Warning: Contains Male Nudity (yup, you heard me right, nude dudes)
To continue the Lenny Kravitz theme a little I’ve dug out my copy of Madonna Justify My Love, on 12″ of course (Fnarr-fnarr!). The first Madonna record I ever bought, I’ve doubled that now, it’s a good one too. I bought it on 2 January 1991 in Swansea, having heard a two-minute, umm, snatch of the tune and the 30 seconds of the video that the BBC were allowed to show*. It was good too, odd, slightly spaced out, nothing at all like her too brassy, anti-subtle, in-yer-face, ‘ooo I’m fondling a crucifix’ previous stuff – I wasn’t much of a fan then, although retrospect and nostalgia means I’m no longer a bit sick in my mouth every time I hear ‘La Isla Bonita’.
Sorry, where was I? the cover was a bit of an odd one, the attractive fleshy Like A Virgin -era Madonna was long gone, to be replaced by a stringy lady of indeterminate vintage, wearing a fair quantity of dead cow, possessing painfully swollen lips, sporting a facial expression that just screams out ‘kidney stones’ to me and who is, on this evidence, primarily concerned with holding her boobs on**. The back cover is similarly puzzling, showing her to be a bit bandy-legged and possessing a strange half-human/half-wyvern-like claw in place of her right hand. Was this sexy in 1989? I have no idea, quite frankly it terrifies the pants off me in 2014.
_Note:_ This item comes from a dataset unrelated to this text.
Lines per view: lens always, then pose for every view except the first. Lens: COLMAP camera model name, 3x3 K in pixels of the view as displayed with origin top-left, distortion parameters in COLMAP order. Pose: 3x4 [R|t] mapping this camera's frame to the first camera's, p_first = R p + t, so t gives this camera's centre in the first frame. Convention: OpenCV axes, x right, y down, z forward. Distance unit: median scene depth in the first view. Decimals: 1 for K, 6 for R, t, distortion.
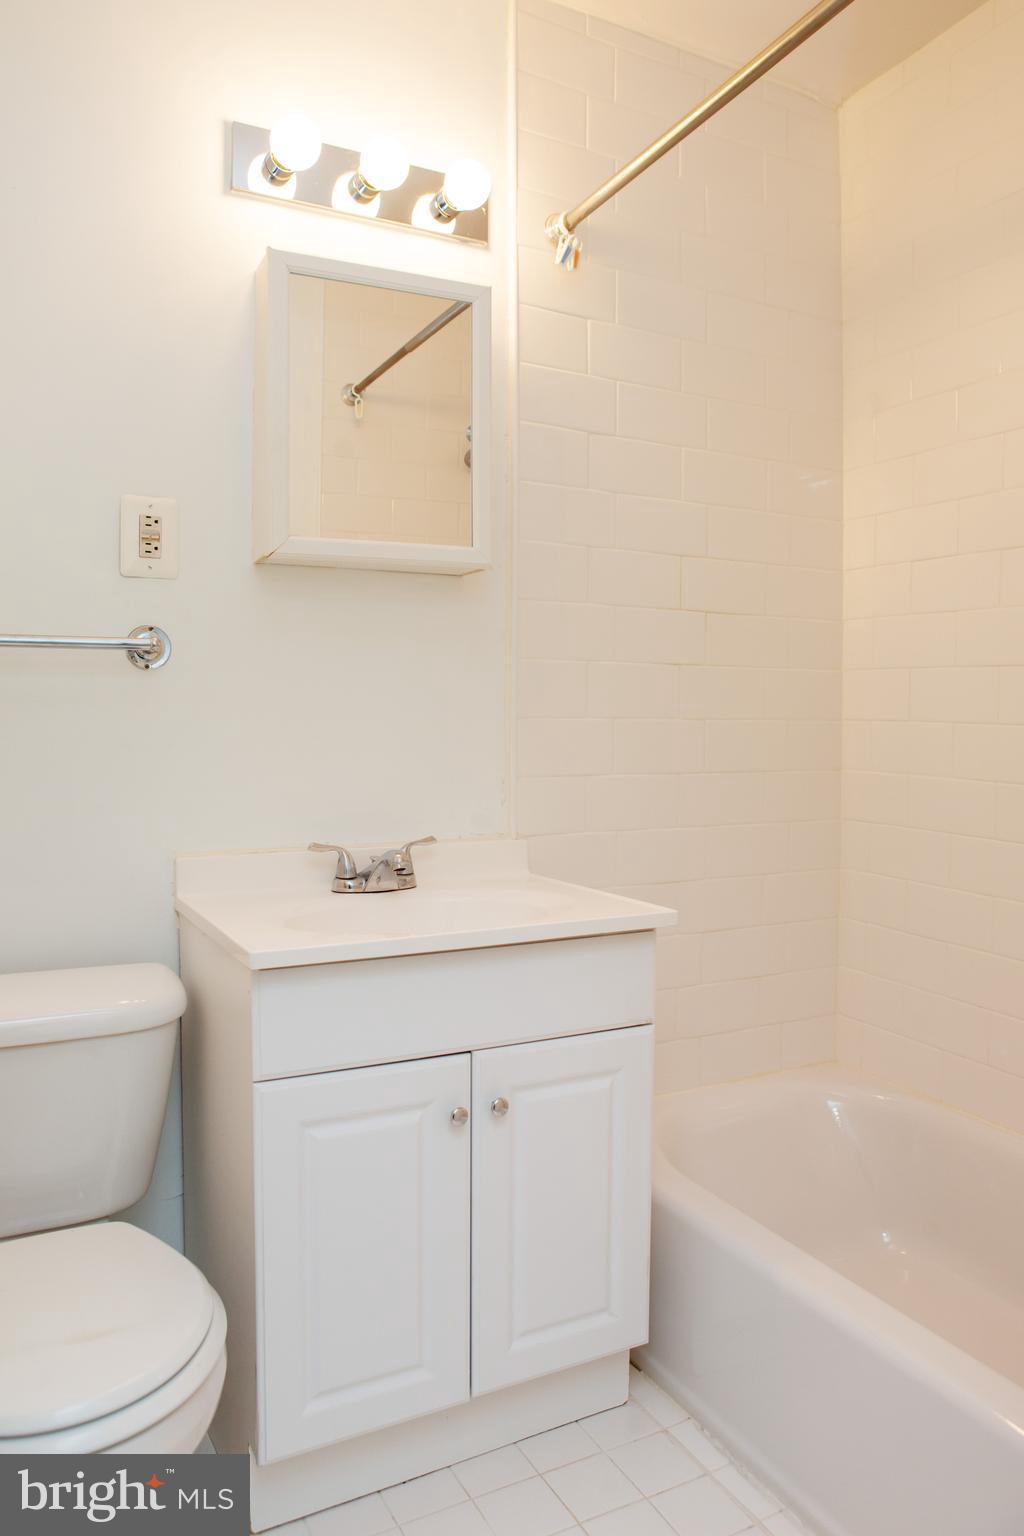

Music? cynical punk that I am, I really liked this one still once you sashay past all the overblown 9 1/2 Weeks stylings, there is a coolly unusual tune here. Madonna opts for a whispering, post-coital delivery over sparse trip-hop inflected beats, this was radical stuff for such a big artist at the time and if you hear it in context of her greatest hits The Immaculate Collection (where it first appeared) it was subtle dynamite. Lenny Kravitz did a fine job here, both with the construction of the track which, again, was radically different from his own stuff and the production – although not giving Ingrid Chavez a co-writing credit when, apart from a few minor changes by Madge herself, it was based on a poem she wrote for Kravitz, was just shady.
The Justify My Love 12″ gives you a William Orbit remix, which flows a little more fluidly without losing the essential individuality of the track and, I know this is breaking 1537’s Third Law but, it is better than the original track. The B-side is the original version of ‘Justify My Love’ and a wearisome remix of ‘Express yourself’ by Shep Pettibone. The title track is excellent though.
Now memory played tricks on me here I associated Justify My Love with Madonna’s Sex book, but a little research shows there was two years between them. Now I like nude chicks as much as the next dude^, but that book … was such a, umm, bum move, here we have the biggest female icon on the planet and that’s all she can think of doing with that status, that power? faking a clinch with Vanilla Ice, leaning over a wall sans knickers, standing nude in the road? Ewww. Although back here in 2014 it all looks a bit tame compared to the various shenanigans of Rhianna and Cyrus.
Luckily Wat Tyler were on hand to save us. Riding in, borne aloft on the wings of (1537 faves) Damaged Goods records label they released The Sexless EP which contained the awesome ‘Justify My Book’ which says all that needs to be said on the subject (see Spotify below, non-Canadians). Now a picture, they say, tells a thousand words personally I think the ones on the picture disc must double that, at least. Add in the terrific track ‘It Makes Me Belch’ and you have the perfect mix of brilliance, punk, sharpness, hilarity and abject childishness that, excuse me Madonna, tickles my G-Spot. Wat Tyler – a thousand times sexier than Madonna, remember: you read it here first.
P.S – have included their AWESOME Christmas track on here too: Satan’s Power!!
*this mostly seemed to be about a tired woman wandering down a corridor; look it takes all sorts I know, but if that gets you off just walk into your nearest office building I guarantee there’ll be loads of them in there – you sick little puppy!
**I have scanned the lyrics looking for clues to this concern, in vain. Was there a spate of celebrity boob thefts around that time? Any guesses?
^possibly more, on account of my being such a mean stud muffin.